The CGBD Merger: A Masked Mirage of Value?

Wesley ParkFriday, May 23, 2025 5:06 am ET
69min read

Investors, listen up! The

Lending (CGBD) merger with CSL III might look like a slam dunk on paper—bigger assets, fewer costs, and a "resolved" overhang—but here's the catch: the math under the hood is screaming caution. Let me break down why this deal could turn into a case of buyer's remorse unless you're prepared to see your shares get diluted, your NAV shrink, and your governance safeguards crumble.

The "Fixed" Overhang: A Band-Aid on a Bullet Wound

The elimination of the $8.87 conversion price overhang—a major threat to existing shareholders—was a win. But here's the fine print: to “fix” it, Carlyle issued 19 million+ new shares to CSL III investors and converted 3 million more shares from its own preferred stock. That's a total of 22 million new shares flooding the market.

This isn't just a blip. A 19%+ jump in shares outstanding (assuming a pre-merger float of ~100M) could crush per-share metrics. And let's not forget—Carlyle's affiliate now holds a chunk of those new shares under a tiered lock-up. That's great for them, but what happens when those shares unlock? Institutional investors might start selling, pressuring the stock.

NAV Erosion: The $5M Elephant in the Room

The merger's $5 million in absorbed costs aren't just a one-time hit. NAV per share is the lifeblood of BDCs like CGBD, and every dollar of expense eats into it. Let's do the math:

  • Pre-merger NAV per share was ~$10.
  • $5M in costs spread over ~100M shares pre-dilution = $0.05 per share erosion—and that's before the new shares dilute it further.

Add rising interest rates, which could pressure loan yields, and you've got a perfect storm. Carlyle's sponsorship might cover some costs now, but when the Fed hikes rates again, will they keep bailing out the ship?

Governance Flaws: Trusting the Sponsor's Life Raft

The merger's special committees and lock-ups look reassuring, but here's the kicker: Carlyle controls the sponsor support tap. If they pull back, CGBD's NAV could sink fast.

  • Conflict of Interest Alert: Carlyle's own funds benefit from the merged entity's scale. Are they prioritizing their interests over yours?
  • Institutional Skepticism Rising: Big funds are already dumping BDCs in a rising-rate environment. Why? NAV volatility and governance doubts. CGBD's reliance on sponsor “generosity” won't hold if investors bail.

Scale vs. Execution: A High-Stakes Gamble

The merger boosted assets to $2.8B, which should mean economies of scale. But here's the rub:

  • Cost Savings? Maybe. The promised $2.5M in annual savings are tiny compared to a $2.8B portfolio.
  • Debt Market Access: The company claims better institutional access, but if NAV slips, lenders might demand higher rates or tighter terms.

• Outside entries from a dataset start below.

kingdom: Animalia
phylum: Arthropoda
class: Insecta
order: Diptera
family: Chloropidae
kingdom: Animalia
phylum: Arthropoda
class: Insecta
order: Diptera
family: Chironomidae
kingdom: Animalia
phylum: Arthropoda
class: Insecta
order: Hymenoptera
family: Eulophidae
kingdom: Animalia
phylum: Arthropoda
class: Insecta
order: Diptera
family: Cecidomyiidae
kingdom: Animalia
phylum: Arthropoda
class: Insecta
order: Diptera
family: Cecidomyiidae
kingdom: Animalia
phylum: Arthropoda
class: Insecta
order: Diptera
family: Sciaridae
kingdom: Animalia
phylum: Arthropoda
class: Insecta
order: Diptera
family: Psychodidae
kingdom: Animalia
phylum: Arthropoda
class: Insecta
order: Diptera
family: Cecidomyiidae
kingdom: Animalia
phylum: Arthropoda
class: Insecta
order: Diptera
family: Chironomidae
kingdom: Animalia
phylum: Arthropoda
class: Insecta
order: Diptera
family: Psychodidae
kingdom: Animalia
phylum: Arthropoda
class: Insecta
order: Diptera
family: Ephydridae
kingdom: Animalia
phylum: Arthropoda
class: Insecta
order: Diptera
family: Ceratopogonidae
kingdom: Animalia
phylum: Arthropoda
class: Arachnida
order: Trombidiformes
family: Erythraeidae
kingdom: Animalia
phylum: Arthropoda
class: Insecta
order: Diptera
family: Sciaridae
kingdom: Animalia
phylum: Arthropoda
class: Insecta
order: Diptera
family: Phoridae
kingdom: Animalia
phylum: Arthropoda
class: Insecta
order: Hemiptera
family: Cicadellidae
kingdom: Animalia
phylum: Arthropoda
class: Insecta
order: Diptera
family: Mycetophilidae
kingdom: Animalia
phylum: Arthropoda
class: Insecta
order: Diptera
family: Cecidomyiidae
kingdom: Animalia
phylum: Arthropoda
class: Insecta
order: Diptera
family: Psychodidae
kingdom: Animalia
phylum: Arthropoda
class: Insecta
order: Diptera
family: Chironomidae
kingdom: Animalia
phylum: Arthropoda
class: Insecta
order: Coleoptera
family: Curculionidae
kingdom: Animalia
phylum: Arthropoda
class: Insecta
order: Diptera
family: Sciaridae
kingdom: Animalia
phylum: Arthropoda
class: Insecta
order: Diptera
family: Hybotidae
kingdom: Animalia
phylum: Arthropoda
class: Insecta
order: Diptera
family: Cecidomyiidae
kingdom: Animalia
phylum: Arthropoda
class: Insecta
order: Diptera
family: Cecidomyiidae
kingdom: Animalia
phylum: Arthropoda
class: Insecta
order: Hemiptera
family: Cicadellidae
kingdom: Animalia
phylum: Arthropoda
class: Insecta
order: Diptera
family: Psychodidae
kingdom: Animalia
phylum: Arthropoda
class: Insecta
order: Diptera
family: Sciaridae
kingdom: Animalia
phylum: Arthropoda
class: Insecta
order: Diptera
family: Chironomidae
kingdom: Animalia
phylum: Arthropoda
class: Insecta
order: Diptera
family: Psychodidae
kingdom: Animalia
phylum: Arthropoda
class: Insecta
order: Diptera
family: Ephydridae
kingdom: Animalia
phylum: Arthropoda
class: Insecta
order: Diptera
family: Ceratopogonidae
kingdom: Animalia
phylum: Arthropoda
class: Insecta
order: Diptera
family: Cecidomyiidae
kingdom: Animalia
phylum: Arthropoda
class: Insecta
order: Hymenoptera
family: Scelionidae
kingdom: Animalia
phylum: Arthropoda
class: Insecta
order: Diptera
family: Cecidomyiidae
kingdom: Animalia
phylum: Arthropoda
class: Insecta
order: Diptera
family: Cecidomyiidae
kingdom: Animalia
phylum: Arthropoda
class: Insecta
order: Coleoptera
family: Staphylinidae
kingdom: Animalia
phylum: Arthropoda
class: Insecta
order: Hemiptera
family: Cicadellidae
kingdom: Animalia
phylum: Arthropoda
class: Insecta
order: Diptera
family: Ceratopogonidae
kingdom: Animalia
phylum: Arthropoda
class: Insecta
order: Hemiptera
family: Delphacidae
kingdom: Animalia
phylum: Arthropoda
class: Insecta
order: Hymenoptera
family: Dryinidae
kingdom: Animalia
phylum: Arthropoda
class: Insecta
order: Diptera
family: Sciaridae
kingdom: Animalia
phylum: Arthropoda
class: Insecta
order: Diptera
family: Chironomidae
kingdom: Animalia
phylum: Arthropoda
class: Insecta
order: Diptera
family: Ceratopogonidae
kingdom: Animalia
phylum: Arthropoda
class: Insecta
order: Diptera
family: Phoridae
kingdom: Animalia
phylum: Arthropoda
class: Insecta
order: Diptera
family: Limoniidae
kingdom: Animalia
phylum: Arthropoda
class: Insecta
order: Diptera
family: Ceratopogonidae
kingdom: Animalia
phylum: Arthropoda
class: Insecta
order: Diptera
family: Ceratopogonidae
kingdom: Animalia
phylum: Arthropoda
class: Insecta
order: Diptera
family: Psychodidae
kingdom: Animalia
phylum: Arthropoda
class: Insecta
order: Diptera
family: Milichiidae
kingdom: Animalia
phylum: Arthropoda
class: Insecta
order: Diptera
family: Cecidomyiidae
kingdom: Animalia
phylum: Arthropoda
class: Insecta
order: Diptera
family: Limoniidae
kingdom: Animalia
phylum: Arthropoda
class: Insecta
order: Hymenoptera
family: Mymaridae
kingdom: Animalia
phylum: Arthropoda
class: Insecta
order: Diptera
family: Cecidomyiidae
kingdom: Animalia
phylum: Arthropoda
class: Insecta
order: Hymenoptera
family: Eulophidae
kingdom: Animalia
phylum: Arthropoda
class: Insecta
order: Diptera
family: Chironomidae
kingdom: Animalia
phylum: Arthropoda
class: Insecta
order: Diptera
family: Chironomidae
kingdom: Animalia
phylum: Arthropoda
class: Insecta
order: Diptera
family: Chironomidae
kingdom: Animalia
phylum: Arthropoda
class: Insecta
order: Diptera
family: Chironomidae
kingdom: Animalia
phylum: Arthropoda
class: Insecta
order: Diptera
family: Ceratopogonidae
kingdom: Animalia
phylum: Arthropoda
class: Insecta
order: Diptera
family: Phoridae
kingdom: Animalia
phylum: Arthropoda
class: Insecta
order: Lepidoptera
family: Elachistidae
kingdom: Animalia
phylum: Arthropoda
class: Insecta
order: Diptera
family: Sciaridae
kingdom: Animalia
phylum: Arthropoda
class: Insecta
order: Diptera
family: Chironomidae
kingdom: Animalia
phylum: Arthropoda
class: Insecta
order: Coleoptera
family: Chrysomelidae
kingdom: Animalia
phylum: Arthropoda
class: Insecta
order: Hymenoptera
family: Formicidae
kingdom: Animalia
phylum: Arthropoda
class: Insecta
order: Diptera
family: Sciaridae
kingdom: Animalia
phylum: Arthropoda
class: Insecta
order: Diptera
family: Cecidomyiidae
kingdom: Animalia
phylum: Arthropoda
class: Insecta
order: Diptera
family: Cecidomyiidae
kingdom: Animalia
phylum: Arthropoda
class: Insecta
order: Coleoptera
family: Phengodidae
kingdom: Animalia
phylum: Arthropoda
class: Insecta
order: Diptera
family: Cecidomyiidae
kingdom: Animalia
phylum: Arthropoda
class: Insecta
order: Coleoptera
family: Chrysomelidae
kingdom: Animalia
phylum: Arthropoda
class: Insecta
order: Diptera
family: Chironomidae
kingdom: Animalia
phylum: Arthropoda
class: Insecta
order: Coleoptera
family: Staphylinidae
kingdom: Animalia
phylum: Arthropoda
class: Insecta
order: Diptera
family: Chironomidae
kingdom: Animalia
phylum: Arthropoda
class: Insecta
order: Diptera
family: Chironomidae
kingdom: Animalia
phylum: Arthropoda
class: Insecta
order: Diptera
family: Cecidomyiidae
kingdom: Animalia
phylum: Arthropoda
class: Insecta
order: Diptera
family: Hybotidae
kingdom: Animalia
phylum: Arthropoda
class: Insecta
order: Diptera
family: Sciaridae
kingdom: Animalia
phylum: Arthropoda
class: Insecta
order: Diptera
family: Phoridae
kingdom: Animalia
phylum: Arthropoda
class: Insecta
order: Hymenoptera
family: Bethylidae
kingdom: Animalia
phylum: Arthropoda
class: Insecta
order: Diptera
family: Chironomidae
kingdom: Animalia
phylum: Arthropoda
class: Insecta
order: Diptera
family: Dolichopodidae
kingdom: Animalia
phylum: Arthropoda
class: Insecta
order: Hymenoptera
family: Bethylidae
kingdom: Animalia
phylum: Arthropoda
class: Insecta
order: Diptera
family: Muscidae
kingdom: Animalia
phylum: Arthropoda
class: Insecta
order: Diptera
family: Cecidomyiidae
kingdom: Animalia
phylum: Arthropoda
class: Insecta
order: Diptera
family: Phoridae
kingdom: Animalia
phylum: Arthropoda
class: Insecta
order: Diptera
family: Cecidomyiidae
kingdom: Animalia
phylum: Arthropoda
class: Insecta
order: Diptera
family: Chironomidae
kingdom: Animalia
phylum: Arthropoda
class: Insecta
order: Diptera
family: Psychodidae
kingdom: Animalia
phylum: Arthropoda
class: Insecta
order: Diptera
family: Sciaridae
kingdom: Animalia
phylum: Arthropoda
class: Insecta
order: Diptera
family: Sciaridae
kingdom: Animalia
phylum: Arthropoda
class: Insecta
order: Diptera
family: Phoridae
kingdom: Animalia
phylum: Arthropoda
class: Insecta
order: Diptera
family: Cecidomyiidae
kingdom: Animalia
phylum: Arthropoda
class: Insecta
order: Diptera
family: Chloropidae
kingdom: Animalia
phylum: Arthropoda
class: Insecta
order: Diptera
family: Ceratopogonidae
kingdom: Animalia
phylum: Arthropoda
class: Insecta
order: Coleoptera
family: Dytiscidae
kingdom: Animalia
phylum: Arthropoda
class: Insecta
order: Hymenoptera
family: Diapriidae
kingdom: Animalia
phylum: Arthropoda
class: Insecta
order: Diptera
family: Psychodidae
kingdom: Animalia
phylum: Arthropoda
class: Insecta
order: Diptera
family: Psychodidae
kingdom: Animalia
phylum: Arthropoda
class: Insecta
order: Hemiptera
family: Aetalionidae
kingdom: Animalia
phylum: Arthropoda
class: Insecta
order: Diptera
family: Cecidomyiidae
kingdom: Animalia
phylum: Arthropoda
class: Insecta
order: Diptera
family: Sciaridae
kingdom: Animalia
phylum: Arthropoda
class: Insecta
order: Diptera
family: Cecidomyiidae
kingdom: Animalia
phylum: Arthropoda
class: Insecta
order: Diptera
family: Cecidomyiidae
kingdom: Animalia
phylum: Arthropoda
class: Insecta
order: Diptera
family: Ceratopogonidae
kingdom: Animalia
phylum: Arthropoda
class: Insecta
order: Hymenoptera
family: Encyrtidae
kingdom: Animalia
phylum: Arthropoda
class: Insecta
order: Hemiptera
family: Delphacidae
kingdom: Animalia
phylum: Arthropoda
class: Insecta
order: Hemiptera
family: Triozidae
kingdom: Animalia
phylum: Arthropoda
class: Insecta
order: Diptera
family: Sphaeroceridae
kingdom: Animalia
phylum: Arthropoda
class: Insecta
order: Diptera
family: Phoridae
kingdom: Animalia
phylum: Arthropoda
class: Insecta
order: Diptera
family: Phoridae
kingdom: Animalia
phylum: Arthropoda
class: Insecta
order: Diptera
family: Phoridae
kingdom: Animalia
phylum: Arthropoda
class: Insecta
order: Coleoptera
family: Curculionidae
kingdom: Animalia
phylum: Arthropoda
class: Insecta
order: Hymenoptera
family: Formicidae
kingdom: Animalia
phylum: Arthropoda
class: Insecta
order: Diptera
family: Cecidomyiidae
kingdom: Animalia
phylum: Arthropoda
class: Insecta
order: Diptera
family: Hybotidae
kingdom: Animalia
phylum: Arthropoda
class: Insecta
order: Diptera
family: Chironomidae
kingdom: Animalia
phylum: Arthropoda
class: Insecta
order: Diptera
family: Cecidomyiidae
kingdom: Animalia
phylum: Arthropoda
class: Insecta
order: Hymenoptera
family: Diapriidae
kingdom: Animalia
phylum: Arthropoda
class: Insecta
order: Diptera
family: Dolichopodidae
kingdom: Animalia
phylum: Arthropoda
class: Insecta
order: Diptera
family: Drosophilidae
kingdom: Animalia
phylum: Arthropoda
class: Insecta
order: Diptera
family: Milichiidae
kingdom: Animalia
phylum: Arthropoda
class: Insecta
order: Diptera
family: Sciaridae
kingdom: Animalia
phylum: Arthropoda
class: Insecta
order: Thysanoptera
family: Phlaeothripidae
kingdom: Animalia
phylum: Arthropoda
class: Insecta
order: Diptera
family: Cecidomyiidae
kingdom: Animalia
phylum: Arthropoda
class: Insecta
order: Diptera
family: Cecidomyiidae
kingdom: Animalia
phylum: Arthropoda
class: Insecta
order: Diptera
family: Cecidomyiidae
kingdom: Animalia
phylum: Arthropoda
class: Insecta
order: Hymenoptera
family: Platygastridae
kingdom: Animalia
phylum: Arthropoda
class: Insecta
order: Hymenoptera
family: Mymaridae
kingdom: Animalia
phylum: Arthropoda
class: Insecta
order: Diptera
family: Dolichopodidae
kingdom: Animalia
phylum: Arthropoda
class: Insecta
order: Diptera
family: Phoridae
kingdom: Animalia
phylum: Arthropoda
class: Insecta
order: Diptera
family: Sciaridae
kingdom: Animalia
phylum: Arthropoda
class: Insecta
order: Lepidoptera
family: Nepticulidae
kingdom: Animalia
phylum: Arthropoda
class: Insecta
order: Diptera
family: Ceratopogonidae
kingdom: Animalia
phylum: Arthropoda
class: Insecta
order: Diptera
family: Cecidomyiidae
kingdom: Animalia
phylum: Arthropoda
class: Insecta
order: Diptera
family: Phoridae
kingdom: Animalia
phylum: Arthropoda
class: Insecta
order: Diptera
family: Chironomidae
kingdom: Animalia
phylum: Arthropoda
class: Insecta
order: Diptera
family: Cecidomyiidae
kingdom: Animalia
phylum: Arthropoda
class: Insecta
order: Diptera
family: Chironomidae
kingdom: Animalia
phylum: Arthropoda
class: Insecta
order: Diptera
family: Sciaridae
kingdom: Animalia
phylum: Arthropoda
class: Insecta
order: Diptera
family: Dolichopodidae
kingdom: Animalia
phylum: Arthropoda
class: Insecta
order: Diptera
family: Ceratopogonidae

Meanwhile, the middle-market lending space is getting crowded. CGBD's 90% senior loan focus is safe, but execution in a volatile environment could crater returns.

The Bottom Line: Proceed With Extreme Caution

The CGBD merger is a classic “buy the rumor, sell the news” scenario. The stock might pop initially, but here's why to think twice:

  1. Dilution Math: 22M new shares = lower earnings per share.
  2. NAV Drag: Costs + rates = downward pressure.
  3. Governance Risks: Sponsor support isn't a forever deal.

Action Plan: Stay on the sidelines until you see:
- A sustained NAV premium (not a fleeting bounce).
- Evidence that the new shares won't flood the market post-lockup.
- A plan to offset rising-rate pressures without sponsor bailouts.

This isn't a “buy now” story—it's a “wait and see” warning. Carlyle's move might look bold, but the devil's in the diluted details.

Final Take: CGBD's merger is a high-wire act. Investors, don't mistake scale for safety. The risks here are real—and the rewards? Still unproven.